• What this task involves:
Please find the lines in the following records that hold "wash", and copy them.

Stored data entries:

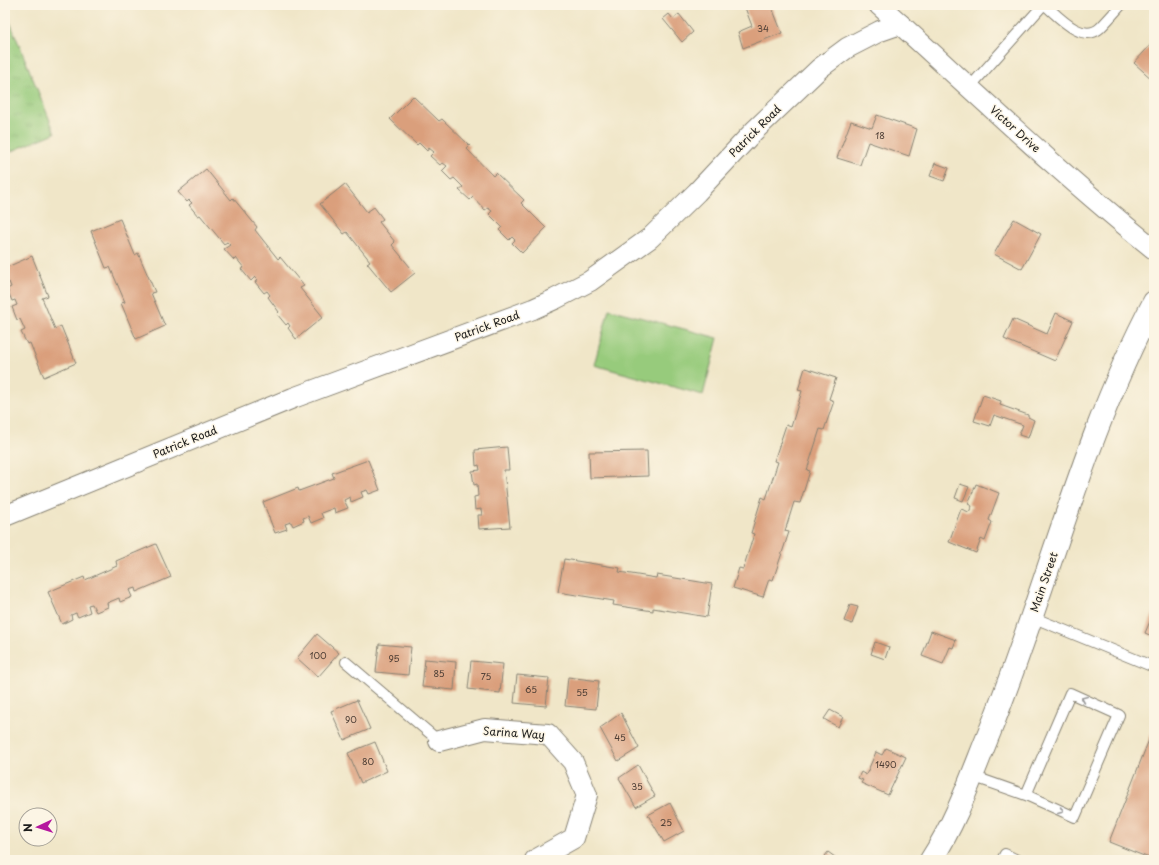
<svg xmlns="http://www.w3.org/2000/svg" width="1159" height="865" font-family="'Playpen Sans',sans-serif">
  <defs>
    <pattern id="park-tufts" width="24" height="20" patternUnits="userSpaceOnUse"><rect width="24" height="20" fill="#97cb7c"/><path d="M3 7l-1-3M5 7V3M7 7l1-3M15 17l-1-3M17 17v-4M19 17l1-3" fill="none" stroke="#82ae6b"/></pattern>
  </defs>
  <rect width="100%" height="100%" fill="#fcf5e5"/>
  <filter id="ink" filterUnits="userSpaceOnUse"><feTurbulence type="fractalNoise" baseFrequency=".025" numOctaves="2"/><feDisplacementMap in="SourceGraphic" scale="8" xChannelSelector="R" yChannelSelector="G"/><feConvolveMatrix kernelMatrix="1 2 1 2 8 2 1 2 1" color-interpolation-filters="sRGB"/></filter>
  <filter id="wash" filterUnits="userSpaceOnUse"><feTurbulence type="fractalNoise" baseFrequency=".012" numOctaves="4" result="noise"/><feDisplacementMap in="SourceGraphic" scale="16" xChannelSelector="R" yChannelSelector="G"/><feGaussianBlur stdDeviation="0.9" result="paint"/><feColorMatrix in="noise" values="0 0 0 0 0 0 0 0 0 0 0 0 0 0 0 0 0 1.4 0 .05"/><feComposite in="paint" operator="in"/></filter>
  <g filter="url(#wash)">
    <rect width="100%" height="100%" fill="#f0e6c8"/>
    <!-- park -->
    <path fill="url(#park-tufts)" stroke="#5a744c" d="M5,10L55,133L5,154Z"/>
    <!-- pitch -->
    <path fill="#97cb7c" stroke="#5a744c" d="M609,309L718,338L703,395L594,365Z"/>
    <g id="blocks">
      <!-- building -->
      <g fill="#da9f7b">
        <path d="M744,5H771L782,33L743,48L738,32L752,26Z"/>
        <path d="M669,14L673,19L679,14L693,32L682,42L663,19Z"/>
        <path d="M1154,41V81L1134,63Z"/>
        <path d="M413,96L439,121L442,119L470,146L467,149L493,176L496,173L524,200L521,203L546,228L522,253L512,243L515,240L512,237L509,240L499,230L502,227L489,214L492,211L488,208L485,210L473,197L470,200L459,190L463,187L454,178L451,180L442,171L447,166L443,163L440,165L430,156L434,152L429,148L427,151L419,143L417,145L390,119Z"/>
        <path d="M877,115L917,129L909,156L868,142L860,165L837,158L851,121L872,128Z"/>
        <path d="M935,163L949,168L944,181L930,176Z"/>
        <path d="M206,169L231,200L233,198L257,227L255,230L278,259L280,257L304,286L300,288L323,317L296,339L288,328L290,326L288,323L286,325L277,314L279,312L268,297L270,295L267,291L264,293L255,282L258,280L255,277L251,281L241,269L244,268L236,258L234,260L224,249L230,245L227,242L224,244L200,215L198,216L189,205L192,203L189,200L187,202L178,192Z"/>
        <path d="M345,184L367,212L374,207L383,219L379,222L395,242L392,245L415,273L391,292L367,263L370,261L347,232L344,234L320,204Z"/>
        <path d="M120,219L135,255L138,253L155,292L151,293L165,326L136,339L121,303L125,302L110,267L106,268L91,231Z"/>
        <path d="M1014,219L1041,234L1022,269L994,254Z"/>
        <path d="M32,256L48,296L42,298L55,329L61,326L76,363L44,377L30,343L27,344L21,332L25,330L20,319L17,320L12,307L17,305L15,300L12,301L7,289L11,287L9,282L5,284V268Z"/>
        <path d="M1056,313L1073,321L1055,361L1004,339L1013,319L1047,334Z"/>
        <path d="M805,368L836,378L829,399L834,401L824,430L820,429L807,470L810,471L800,503L794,502L785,531L789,532L773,580L769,579L763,597L733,588L739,568L743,569L754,534L751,533L762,497L766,499L778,462L774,461L786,425L791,427L802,391L798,390Z"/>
        <path d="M983,395L1001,401L1000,405L1028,415V417L1034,420L1028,438L1019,435L1023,425L994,415L990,426L974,421Z"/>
        <path d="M507,447L509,470H504L510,527L479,529L478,515H482L481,509L475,510L474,497L478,496L477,484L474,485L472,471L480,470L479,465L476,466L475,450Z"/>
        <path d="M647,451L648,476L590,478L589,452Z"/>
        <path d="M368,460L380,490L369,494L367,490L361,492L363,497L351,502L350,497L344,500L348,508L335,513L334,508L321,513L323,518L311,523L308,516L303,518L304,521L293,526L291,522L285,524L287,529L275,533L263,502L298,488L299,491L334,478L332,473Z"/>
        <path d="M960,484L969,487L963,501L955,498Z"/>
        <path d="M976,484L999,493L989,520L992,522L985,541L981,539L976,553L949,542L961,509L969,512L972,506L968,504Z"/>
        <path d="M156,544L171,577L136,592L135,588L129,590L132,597L120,602L119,598L107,603L108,607L96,612L92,604L88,605L90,612L78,617L76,613L71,615L72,619L62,624L48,592L84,577L85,580L117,566L116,561Z"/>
        <path d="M564,559L620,568L619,572L656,578L657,575L712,584L707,617L653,608V611L613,605L614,601L558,592Z"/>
        <path d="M850,605L858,607L852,624L844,621Z"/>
        <path d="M1154,612V637L1145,633Z"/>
        <path d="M931,631L956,640L953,648L950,647L943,664L922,656Z"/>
        <path d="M317,634L339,653L318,677L297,658Z"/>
        <path d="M875,642L889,647L885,659L871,654Z"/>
        <path d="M379,644L411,647L408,675L376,672Z"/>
        <path d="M425,659L456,662L454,690L422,687Z"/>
        <path d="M471,661L503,664L500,693L468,689Z"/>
        <path d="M517,675L549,678L546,706L514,703Z"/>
        <path d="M568,677L599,681L596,709L565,706Z"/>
        <path d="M357,700L370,729L344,740L331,711Z"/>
        <path d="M830,710L843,717L838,727L824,719Z"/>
        <path d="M621,713L639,748L618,761L600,728Z"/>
        <path d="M1152,732L1154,733V860L1109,842Z"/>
        <path d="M375,742L387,771L361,783L348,753Z"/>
        <path d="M886,748L906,757L888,795L861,783L863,780L858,778L861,772L866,775L876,752L882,755Z"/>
        <path d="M638,765L655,796L636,807L619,778Z"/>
        <path d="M670,803L684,831L664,842L648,815Z"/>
        <path d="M828,852L839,860H822Z"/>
      </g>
    </g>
  </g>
  <g filter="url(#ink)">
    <use href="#blocks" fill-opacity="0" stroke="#868172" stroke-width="1"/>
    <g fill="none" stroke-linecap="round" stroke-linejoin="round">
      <!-- service casing -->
      <g stroke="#868172" stroke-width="12">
        <g id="service">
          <path d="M1045,5C1058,16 1082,44 1100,28C1107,21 1114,13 1121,5"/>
          <path d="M969,88L1043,5"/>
          <path d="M1032,617L1154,667"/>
          <path d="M346,662L439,741"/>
          <path d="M972,776L1026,795L1075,817L1119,715L1070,693L1026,795"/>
          <path d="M1002,860L1005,854L1017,860"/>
        </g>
      </g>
      <!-- minor casing -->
      <g stroke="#868172" stroke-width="22">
        <g id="minor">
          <path d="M879,5C970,87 1058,172 1154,249"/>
          <path d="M5,516L293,398L533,309L555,299L590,281L650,238L697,192L754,131L820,68L847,48L880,31L900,24"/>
          <path d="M439,741L485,729L548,734L573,762L587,795L574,838L535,860"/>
        </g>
      </g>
      <!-- secondary casing -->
      <g stroke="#868172" stroke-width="24">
        <path id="secondary" d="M931,860C957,820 972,775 990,731C1047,589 1082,438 1154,302"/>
      </g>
      <!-- service -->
      <use href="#service" stroke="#fff" stroke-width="10"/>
      <!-- minor -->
      <use href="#minor" stroke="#fff" stroke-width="20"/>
      <!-- secondary -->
      <use href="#secondary" stroke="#fff" stroke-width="22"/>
    </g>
    <!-- one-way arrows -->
    <defs><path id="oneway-chevron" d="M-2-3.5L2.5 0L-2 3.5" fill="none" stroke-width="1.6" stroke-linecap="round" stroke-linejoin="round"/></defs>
    <g stroke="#999">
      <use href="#oneway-chevron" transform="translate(1084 699) rotate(-157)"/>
      <use href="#oneway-chevron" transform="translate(1061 811) rotate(23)"/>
    </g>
  </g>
  <g text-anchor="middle" stroke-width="3" stroke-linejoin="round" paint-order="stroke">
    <!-- number labels -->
    <g font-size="9" fill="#4c3d34">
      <text x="763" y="32">34</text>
      <text x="880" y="139">18</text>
      <text x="318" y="659">100</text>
      <text x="394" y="662">95</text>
      <text x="439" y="677">85</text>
      <text x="486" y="680">75</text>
      <text x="531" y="693">65</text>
      <text x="582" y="696">55</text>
      <text x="351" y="723">90</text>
      <text x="620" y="741">45</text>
      <text x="368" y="765">80</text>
      <text x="886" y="768">1490</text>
      <text x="637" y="790">35</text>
      <text x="666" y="826">25</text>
    </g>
    <!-- street labels -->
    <g font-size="11" fill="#1c1c1c" stroke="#fcf5e5">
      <text transform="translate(1015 129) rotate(42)" y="4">Victor Drive</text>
      <text transform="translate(755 131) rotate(-45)" y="4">Patrick Road</text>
      <text transform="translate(487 326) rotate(-20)" y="4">Patrick Road</text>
      <text transform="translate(185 442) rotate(-22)" y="4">Patrick Road</text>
      <text transform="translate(1044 582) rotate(-71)" y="4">Main Street</text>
      <text transform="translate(514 733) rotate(4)" y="4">Sarina Way</text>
    </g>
  </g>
  <!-- margin -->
  <rect width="1159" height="865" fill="none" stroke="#fcf5e5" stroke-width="20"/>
  <!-- north arrow -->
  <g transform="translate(38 827) rotate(266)"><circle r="19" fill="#fcf5e5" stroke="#a29e95"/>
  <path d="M0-3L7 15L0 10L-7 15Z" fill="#b5179e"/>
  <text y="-6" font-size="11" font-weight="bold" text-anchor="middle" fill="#1c1c1c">N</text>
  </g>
</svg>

• Result of the exercise:
  <filter id="wash" filterUnits="userSpaceOnUse"><feTurbulence type="fractalNoise" baseFrequency=".012" numOctaves="4" result="noise"/><feDisplacementMap in="SourceGraphic" scale="16" xChannelSelector="R" yChannelSelector="G"/><feGaussianBlur stdDeviation="0.9" result="paint"/><feColorMatrix in="noise" values="0 0 0 0 0 0 0 0 0 0 0 0 0 0 0 0 0 1.4 0 .05"/><feComposite in="paint" operator="in"/></filter>
  <g filter="url(#wash)">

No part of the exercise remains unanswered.